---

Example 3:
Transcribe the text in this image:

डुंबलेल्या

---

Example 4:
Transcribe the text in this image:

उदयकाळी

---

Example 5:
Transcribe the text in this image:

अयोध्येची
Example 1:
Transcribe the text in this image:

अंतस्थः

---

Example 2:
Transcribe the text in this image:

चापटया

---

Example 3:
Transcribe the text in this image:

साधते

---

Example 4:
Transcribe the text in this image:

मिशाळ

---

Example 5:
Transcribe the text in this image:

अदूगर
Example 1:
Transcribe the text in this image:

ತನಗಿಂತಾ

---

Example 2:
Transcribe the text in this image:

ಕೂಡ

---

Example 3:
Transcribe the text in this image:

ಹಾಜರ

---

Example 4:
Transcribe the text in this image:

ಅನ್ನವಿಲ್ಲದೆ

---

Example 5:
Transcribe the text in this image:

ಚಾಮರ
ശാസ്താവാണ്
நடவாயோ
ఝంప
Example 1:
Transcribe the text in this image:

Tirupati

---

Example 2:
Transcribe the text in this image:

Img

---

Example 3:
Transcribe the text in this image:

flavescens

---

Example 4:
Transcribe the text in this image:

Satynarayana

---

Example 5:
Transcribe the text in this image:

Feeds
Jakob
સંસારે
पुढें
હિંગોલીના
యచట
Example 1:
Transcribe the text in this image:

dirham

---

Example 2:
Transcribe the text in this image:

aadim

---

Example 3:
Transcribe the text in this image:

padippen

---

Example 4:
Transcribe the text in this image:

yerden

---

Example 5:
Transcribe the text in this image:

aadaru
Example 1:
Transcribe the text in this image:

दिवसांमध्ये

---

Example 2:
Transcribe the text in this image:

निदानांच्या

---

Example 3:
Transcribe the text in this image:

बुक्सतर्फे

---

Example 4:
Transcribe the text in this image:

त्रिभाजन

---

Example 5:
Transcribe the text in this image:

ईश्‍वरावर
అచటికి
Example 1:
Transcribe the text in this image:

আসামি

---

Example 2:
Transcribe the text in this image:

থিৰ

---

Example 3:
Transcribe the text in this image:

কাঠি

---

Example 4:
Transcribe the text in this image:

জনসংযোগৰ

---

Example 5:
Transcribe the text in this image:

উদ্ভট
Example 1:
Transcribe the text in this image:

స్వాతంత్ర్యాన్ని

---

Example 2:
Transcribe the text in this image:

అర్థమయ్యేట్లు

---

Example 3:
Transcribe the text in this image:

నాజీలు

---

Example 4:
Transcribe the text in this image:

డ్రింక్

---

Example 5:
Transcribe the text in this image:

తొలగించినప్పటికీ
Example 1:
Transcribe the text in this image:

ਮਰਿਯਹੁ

• [Requirement]
Could you please reproduce each record exactly, leaving nothing out?

• [Output of the task]
---

Example 3:
Transcribe the text in this image:

डुंबलेल्या

---

Example 4:
Transcribe the text in this image:

उदयकाळी

---

Example 5:
Transcribe the text in this image:

अयोध्येची
Example 1:
Transcribe the text in this image:

अंतस्थः

---

Example 2:
Transcribe the text in this image:

चापटया

---

Example 3:
Transcribe the text in this image:

साधते

---

Example 4:
Transcribe the text in this image:

मिशाळ

---

Example 5:
Transcribe the text in this image:

अदूगर
Example 1:
Transcribe the text in this image:

ತನಗಿಂತಾ

---

Example 2:
Transcribe the text in this image:

ಕೂಡ

---

Example 3:
Transcribe the text in this image:

ಹಾಜರ

---

Example 4:
Transcribe the text in this image:

ಅನ್ನವಿಲ್ಲದೆ

---

Example 5:
Transcribe the text in this image:

ಚಾಮರ
ശാസ്താവാണ്
நடவாயோ
ఝంప
Example 1:
Transcribe the text in this image:

Tirupati

---

Example 2:
Transcribe the text in this image:

Img

---

Example 3:
Transcribe the text in this image:

flavescens

---

Example 4:
Transcribe the text in this image:

Satynarayana

---

Example 5:
Transcribe the text in this image:

Feeds
Jakob
સંસારે
पुढें
હિંગોલીના
యచట
Example 1:
Transcribe the text in this image:

dirham

---

Example 2:
Transcribe the text in this image:

aadim

---

Example 3:
Transcribe the text in this image:

padippen

---

Example 4:
Transcribe the text in this image:

yerden

---

Example 5:
Transcribe the text in this image:

aadaru
Example 1:
Transcribe the text in this image:

दिवसांमध्ये

---

Example 2:
Transcribe the text in this image:

निदानांच्या

---

Example 3:
Transcribe the text in this image:

बुक्सतर्फे

---

Example 4:
Transcribe the text in this image:

त्रिभाजन

---

Example 5:
Transcribe the text in this image:

ईश्‍वरावर
అచటికి
Example 1:
Transcribe the text in this image:

আসামি

---

Example 2:
Transcribe the text in this image:

থিৰ

---

Example 3:
Transcribe the text in this image:

কাঠি

---

Example 4:
Transcribe the text in this image:

জনসংযোগৰ

---

Example 5:
Transcribe the text in this image:

উদ্ভট
Example 1:
Transcribe the text in this image:

స్వాతంత్ర్యాన్ని

---

Example 2:
Transcribe the text in this image:

అర్థమయ్యేట్లు

---

Example 3:
Transcribe the text in this image:

నాజీలు

---

Example 4:
Transcribe the text in this image:

డ్రింక్

---

Example 5:
Transcribe the text in this image:

తొలగించినప్పటికీ
Example 1:
Transcribe the text in this image:

ਮਰਿਯਹੁ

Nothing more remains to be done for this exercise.